D2C brand Pee Safe, which has a strong pan-India footprint in more than 10,000 stores in over 100 cities, has been growing its omnichannel presence as well. The idea behind the omnichannel is to build touch-points with the customers anywhere and everywhere possible.
“It is important for us to reach customers wherever they are,” said Vikas Bagaria, Founder and CEO, Pee Safe. He added, “Hence, this (omnichannel) strategy works well for us and we have been seeing great traction across both online as well as offline retail channels.”
Future Of D2C
Pandemic has reminded that nothing, including in business, is certain. And, as we saw, the brands have been trying out different strategies in costs, retail experience, doing the needed research to provide the specific personalized service, etc. to sustain and excel in the D2C segment.
Razdan stated, “Going forward, as customer experience is building up to be an important lever for brands and retailers, technological dependence is also expected to be a game-changer for D2C brands. In order to boost sales, D2C companies could play more in the personalization and customization area.”

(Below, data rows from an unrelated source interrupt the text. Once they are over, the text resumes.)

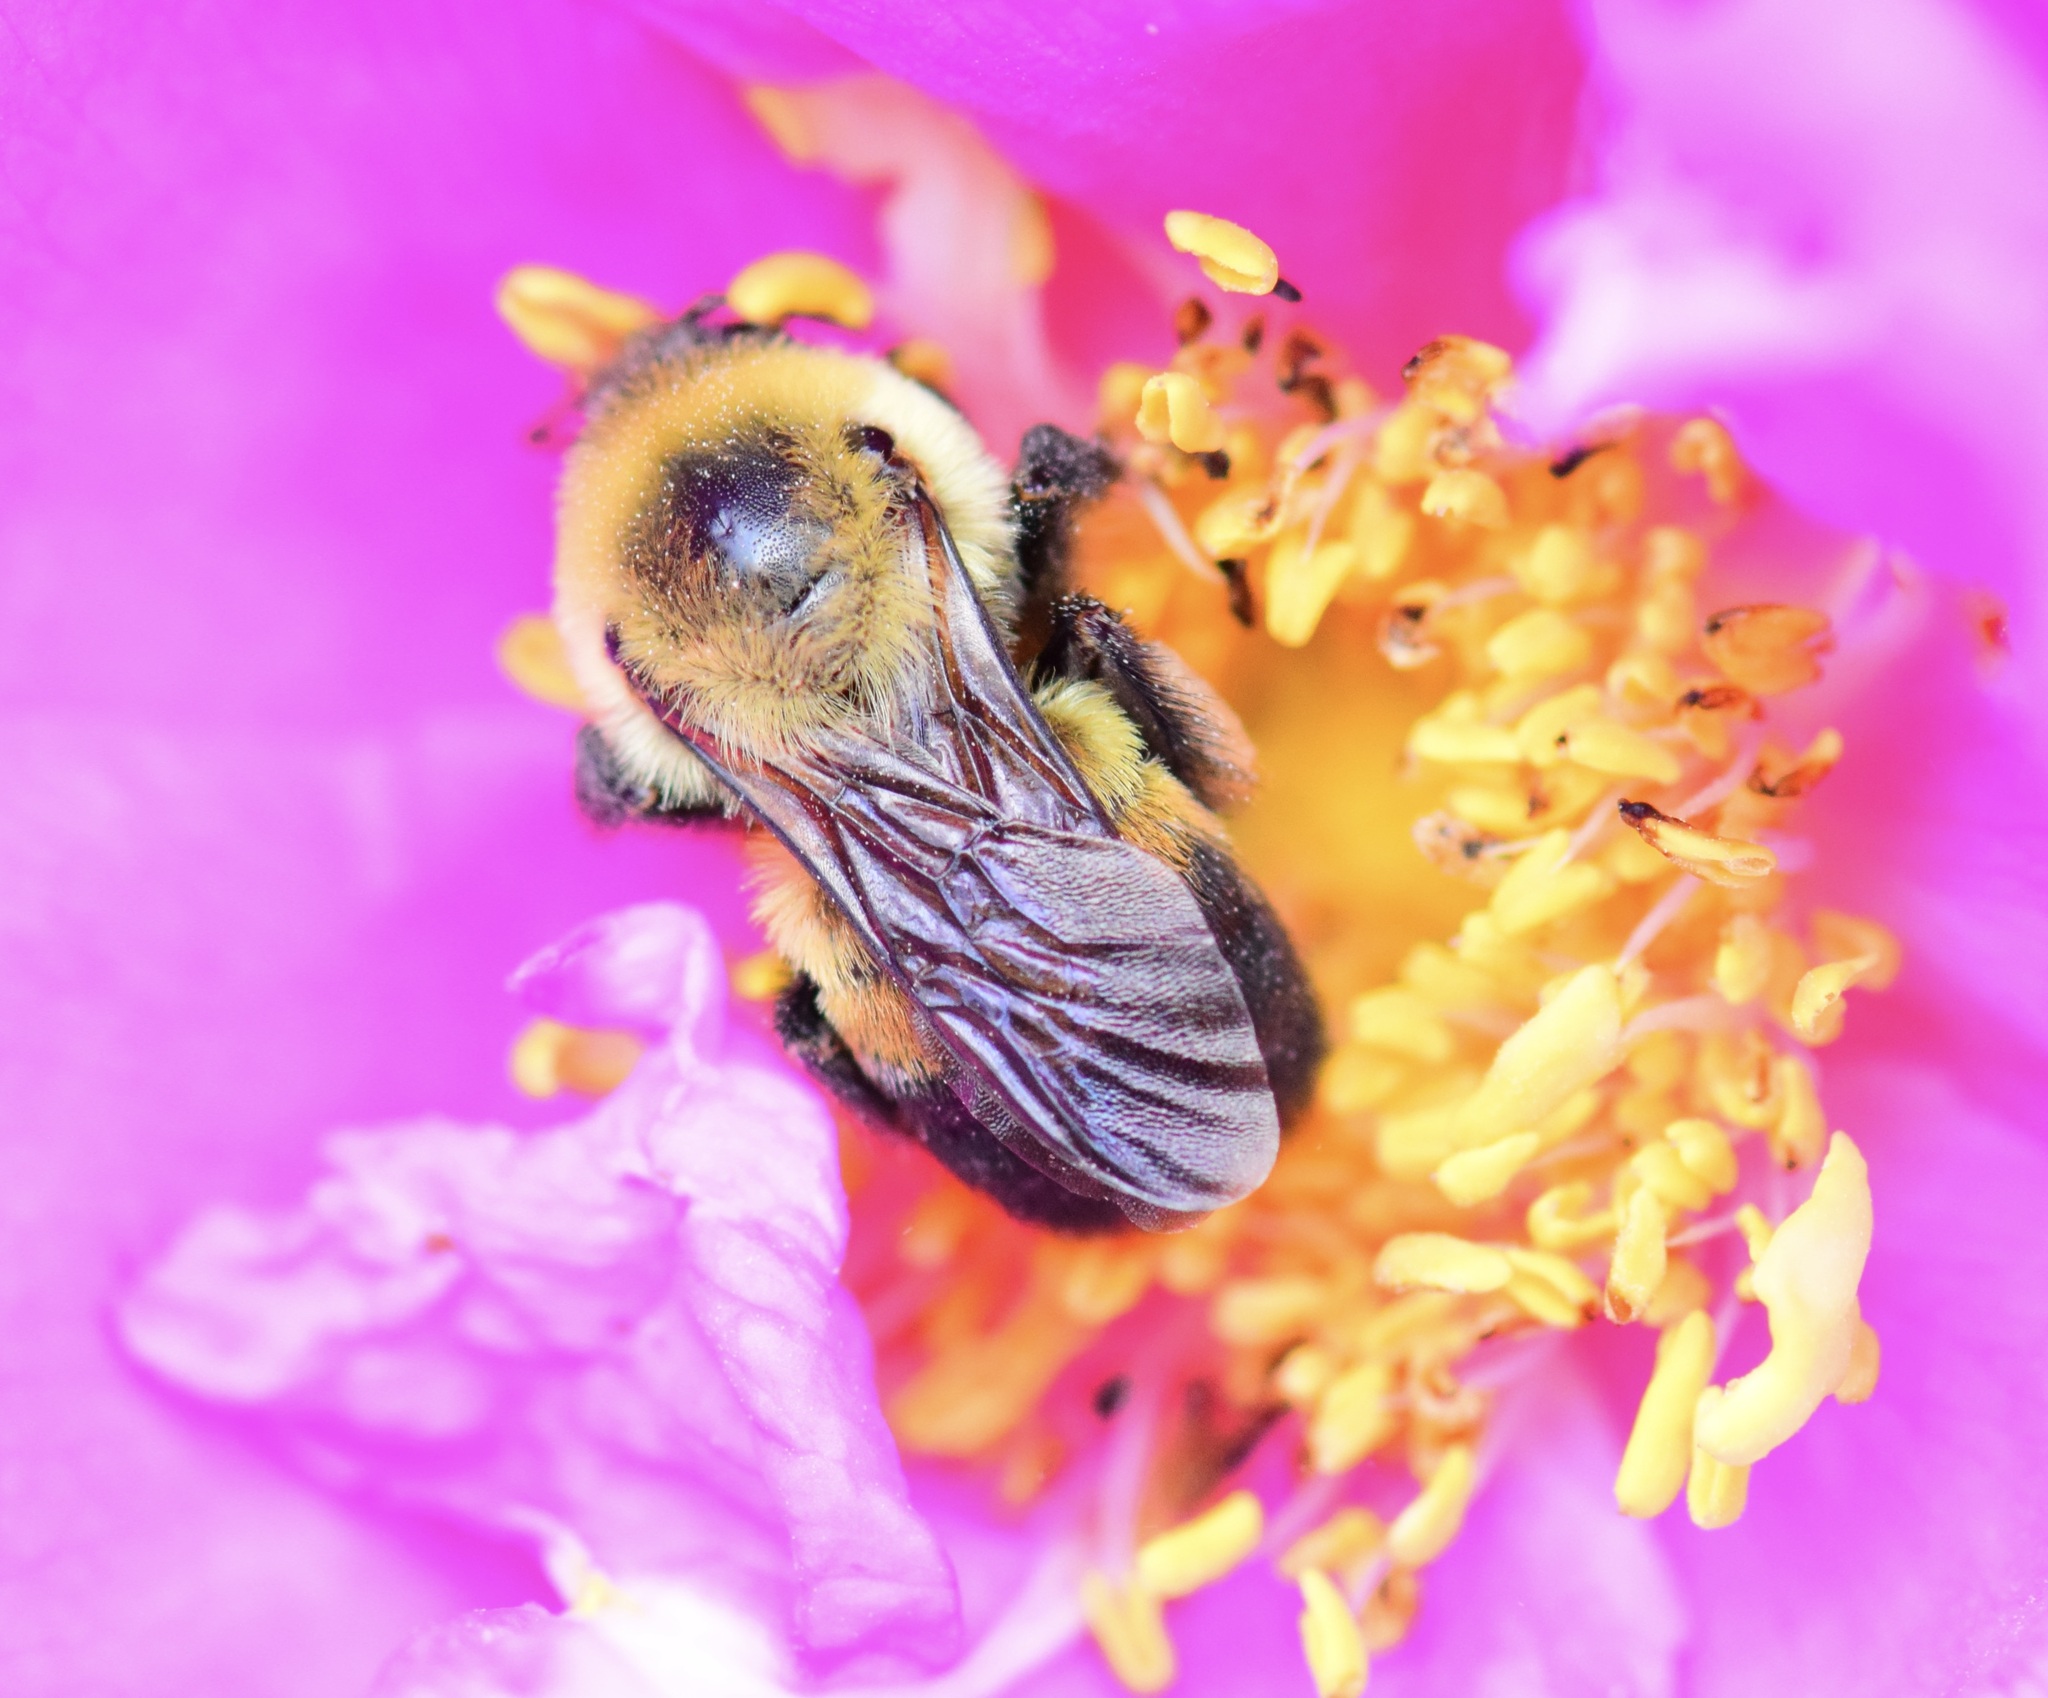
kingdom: Animalia
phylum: Arthropoda
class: Insecta
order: Hymenoptera
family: Apidae
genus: Bombus
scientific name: Bombus griseocollis
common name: Brown-belted bumble bee
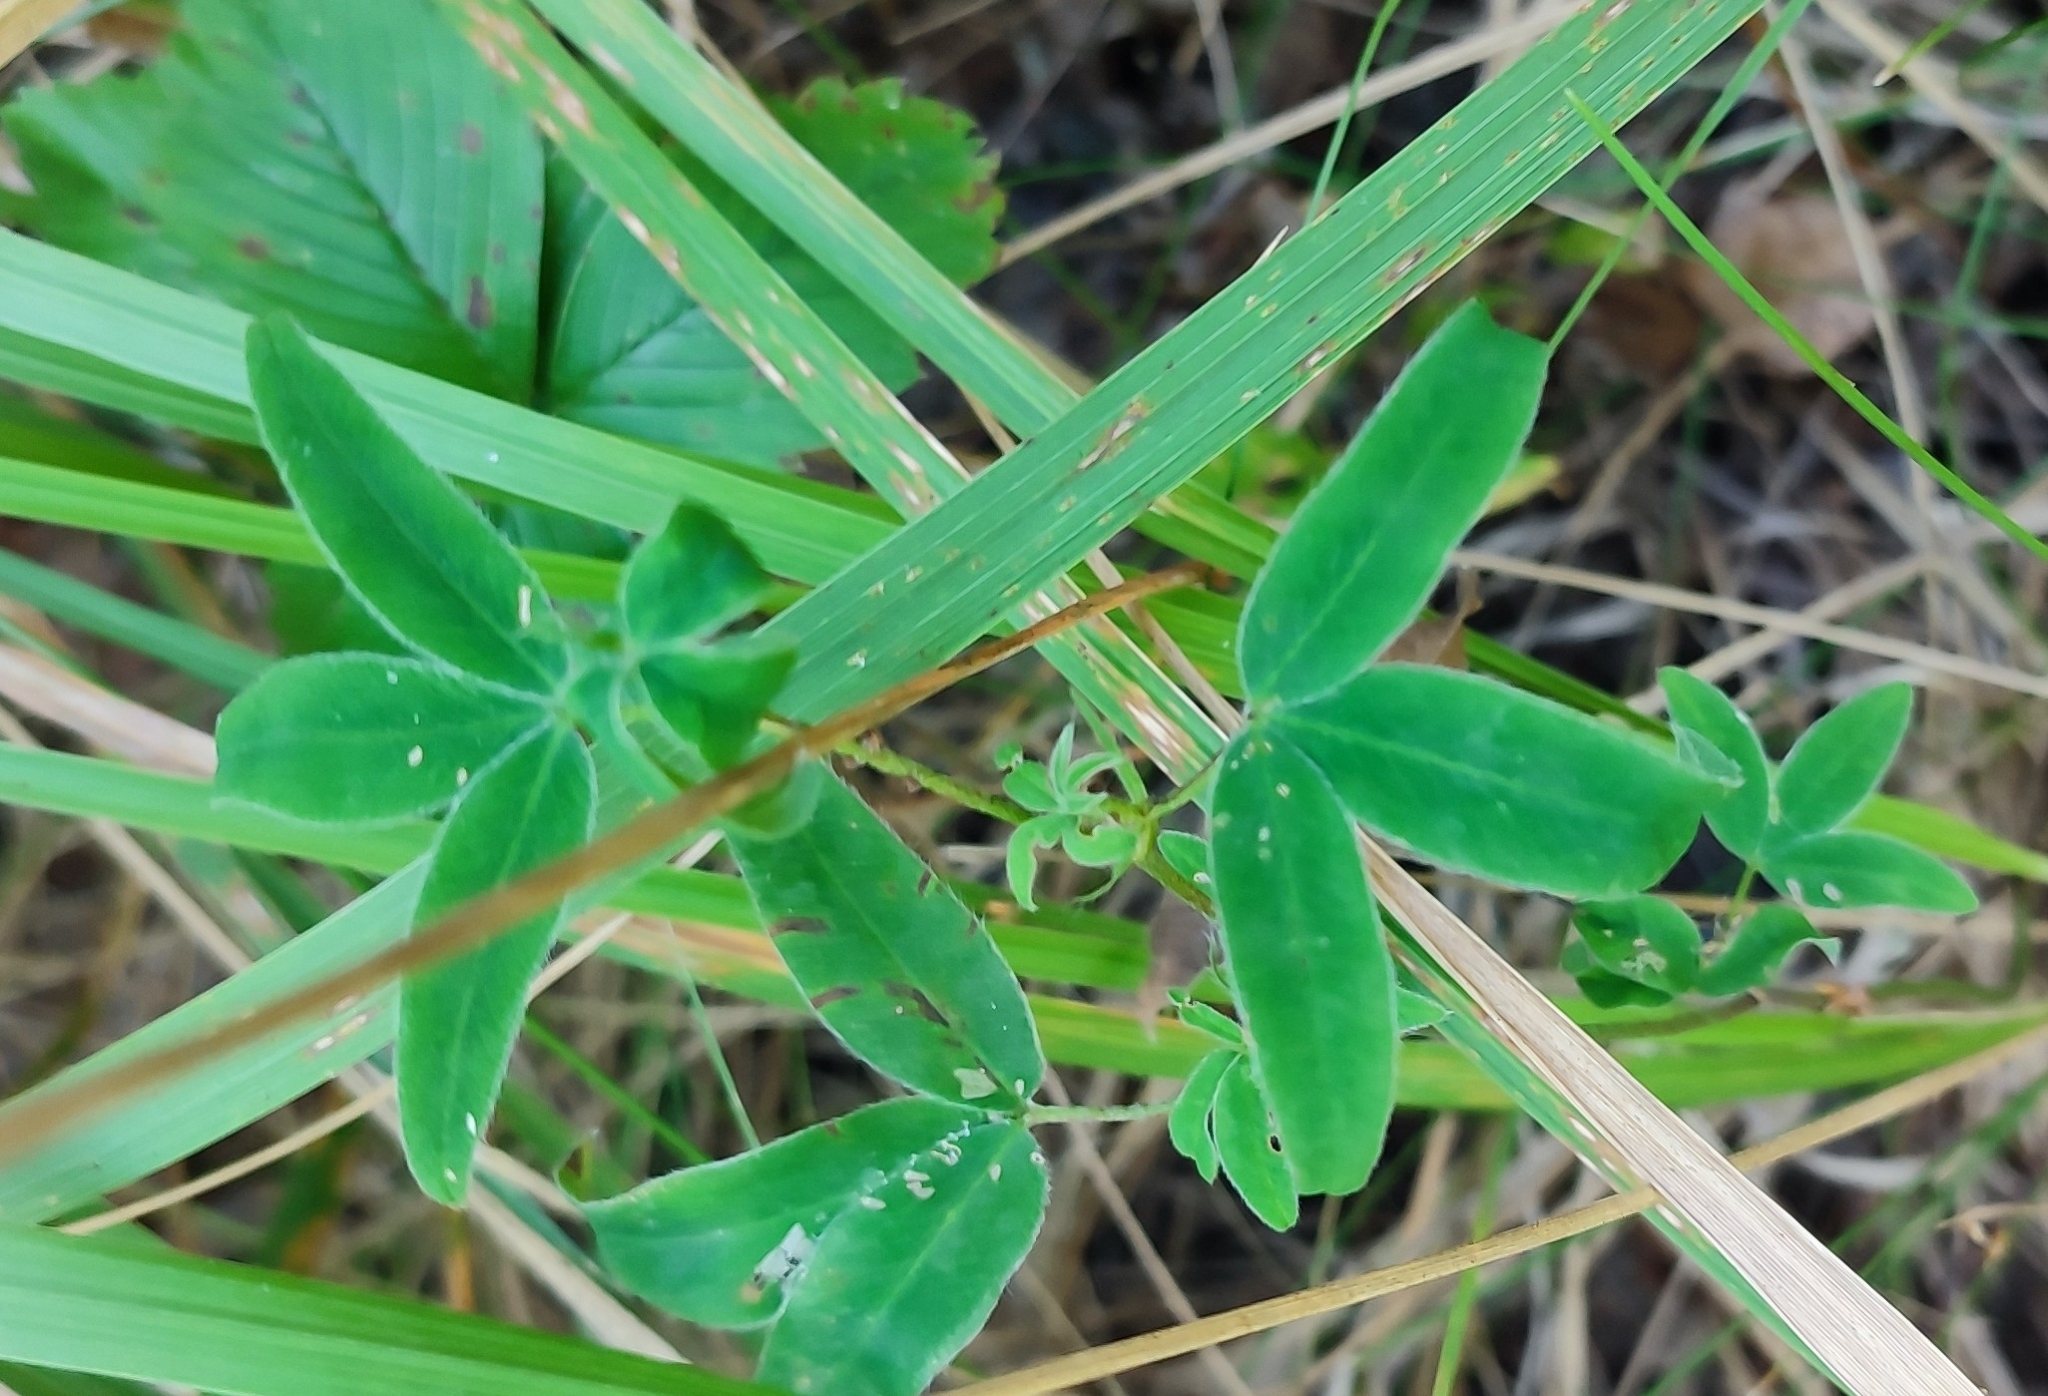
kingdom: Plantae
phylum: Tracheophyta
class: Magnoliopsida
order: Fabales
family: Fabaceae
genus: Trifolium
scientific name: Trifolium medium
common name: Zigzag clover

“With consumers now moving to more ‘safe and hygienic buying’ with D2C models, we expect order management and fulfilment to be key for long-term customer stickiness,” Razdan added.
Famous skincare brand Super Smelly is targeting a turnover of Rs 80-100 crore (currently bootstrapped) in the coming few years and aims to roll out products pan India and expand to the Middle East, the UK, and the US. Pee Safe is planning to diversify its product portfolio and increase its retail presence. Similar growth plans are in the process for other D2C brands as well.